Yep, you hit it right on the nose T-O-B! It will be interesting to see the repercussions of the pro-wolf side...


----------



## Huge29 (Sep 17, 2007)

This part here:


goofy elk said:


> sterilizing adults


Reminded me of this story:


> A few years ago, some folks from the Humane Society and the U.S. Forest Service were at a farm meeting presenting an alternative to Wyoming sheep producers for controlling the coyote population. It seems that after several years of the farmers using the tried and true methods of shooting and/or trapping the predator, the animal rights folks had a "more humane" solution.
> 
> What they proposed was for the coyotes to be captured alive, the males castrated and let loose again and the population would be controlled.
> 
> All of the shepherds at the meeting thought about this amazing idea for a couple of minutes. Finally, an old boy in the back stood up, tipped his hat back and said, "Son, I don't think you understand the problem. Those coyotes ain't screwin' our sheep - they're eatin' 'em."


----------



## Bergy (Apr 3, 2008)

Sterlizing wolves??? Oh yea.. thats gonna work! :roll: Id be more in favor of gasing and helicopter control methods. Still, Its good to see that options are being looked at to control these predators. Perhaps there is hope after all.


----------



## TEX-O-BOB (Sep 12, 2007)

If it does happen it will happen underhandedly, behind the scenes, and very quietly with NO press. Just like how the feds do most their dirty work. I can't wait! :twisted:


----------



## stillhunterman (Feb 15, 2009)

*Re: More wolf issues*

I swear lunkerhunter2, when I start reading the responses from the "bunny riders" I don't know whether to just keep shaking my head in disbelief, laugh or cry that our education system is so broken! Are these real people making those statements or people just going off???? Are they really that ignorant?? Yeah, I guess they are...


----------



## lunkerhunter2 (Nov 3, 2007)

*Re: More wolf issues*



stillhunterman said:


> I swear lunkerhunter2, when I start reading the responses from the "bunny riders" I don't know whether to just keep shaking my head in disbelief, laugh or cry that our education system is so broken!

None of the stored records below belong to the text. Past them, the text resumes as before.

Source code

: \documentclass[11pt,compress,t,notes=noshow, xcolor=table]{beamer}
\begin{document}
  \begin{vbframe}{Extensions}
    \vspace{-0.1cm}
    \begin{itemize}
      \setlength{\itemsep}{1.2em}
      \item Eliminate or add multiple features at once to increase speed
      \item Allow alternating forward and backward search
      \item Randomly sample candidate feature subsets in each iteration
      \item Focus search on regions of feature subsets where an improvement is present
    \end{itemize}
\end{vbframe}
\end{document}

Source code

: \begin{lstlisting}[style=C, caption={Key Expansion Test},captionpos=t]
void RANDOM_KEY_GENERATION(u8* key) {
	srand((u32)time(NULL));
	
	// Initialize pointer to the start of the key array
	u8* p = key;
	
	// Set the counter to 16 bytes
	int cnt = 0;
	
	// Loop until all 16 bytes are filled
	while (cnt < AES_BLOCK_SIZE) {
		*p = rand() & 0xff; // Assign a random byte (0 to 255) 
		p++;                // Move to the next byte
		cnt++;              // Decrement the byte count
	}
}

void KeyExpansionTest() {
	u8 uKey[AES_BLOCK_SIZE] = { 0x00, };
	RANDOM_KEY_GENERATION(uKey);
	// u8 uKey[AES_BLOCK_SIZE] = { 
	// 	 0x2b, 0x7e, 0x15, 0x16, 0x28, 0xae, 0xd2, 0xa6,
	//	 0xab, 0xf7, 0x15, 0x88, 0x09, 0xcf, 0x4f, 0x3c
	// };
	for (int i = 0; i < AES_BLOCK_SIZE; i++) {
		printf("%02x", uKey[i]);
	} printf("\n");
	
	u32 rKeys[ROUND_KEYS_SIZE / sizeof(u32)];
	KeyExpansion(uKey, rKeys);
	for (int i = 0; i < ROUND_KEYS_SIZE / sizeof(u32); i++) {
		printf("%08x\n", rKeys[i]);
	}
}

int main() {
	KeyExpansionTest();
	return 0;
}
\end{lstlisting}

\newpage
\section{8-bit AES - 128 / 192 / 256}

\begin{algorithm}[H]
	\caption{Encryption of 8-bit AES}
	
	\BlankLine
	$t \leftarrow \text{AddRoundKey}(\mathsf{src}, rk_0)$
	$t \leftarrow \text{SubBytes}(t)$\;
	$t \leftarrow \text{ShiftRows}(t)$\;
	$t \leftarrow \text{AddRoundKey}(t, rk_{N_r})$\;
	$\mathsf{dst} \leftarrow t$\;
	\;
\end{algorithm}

Are these real people making those statements or people just going off???? Are they really that ignorant?? Yeah, I guess they are...


Yep, they are real as can be. There is now over 180 responses to that article. One idiot even said "wolves don't have grocery stores" to get their food. Good schit! :roll:


----------



## TEX-O-BOB (Sep 12, 2007)

Lunatic fringe.


----------



## bigbr (Oct 24, 2007)

Hunting, gassing, aerial shooting, wow! What the he!! ever happened to the old traditional methods of leg hold trapping which have been the widest used method of wolf control for decades. If you want to cull the wolf populations enlist the help of trappers and let the ADC loose with cyanide and beaver caster expulsion sets. The side benefit may be a few less feral dogs and coyotes. However, I think this should be concentrated in the northern region of our state and control areas should be listed and posted so that houndsmen don’t inadvertently have dog kills in control areas.


----------



## blackdog (Sep 11, 2007)

I just got back from Moose hunting in the Selway-Bitterroot wilderness. Saw 3 wolves, a few elk, a couple ****** does, a small wolf kill ****** buck, and a few moose but nothing to hang a once in a lifetime tag on yet. The game warden in the area told me they we're going to kill a bunch of wolves in the area this winter by helicopter. He also told me if they were able to sell wolf tags that they would not be shooting them by helicopter this winter and IF&G personal shooting wolves by helicopter is a lot more effective then a bunch of Yahoos running around with wolf tags in their pockets. So maybe the no wolf hunting is a good thing for now.


----------



## fyfcalls (Dec 13, 2008)

I think putting a $bounty$ on them would work but.... Oh yeah that's right our gov is broke but still has money to give to jimbo sitting on his porch collecting checks!!


----------



## bullsnot (Aug 10, 2010)

Just read the article and the comments.....WOW!! I'm starting to feel like as hunters we are like the Men In Black. These people obviously can't handle the reality's of nature and maybe keeping them in the dark is best for everyone. Now if I can just get a hold of one of those memory erasing deals we'd make some real progress.


----------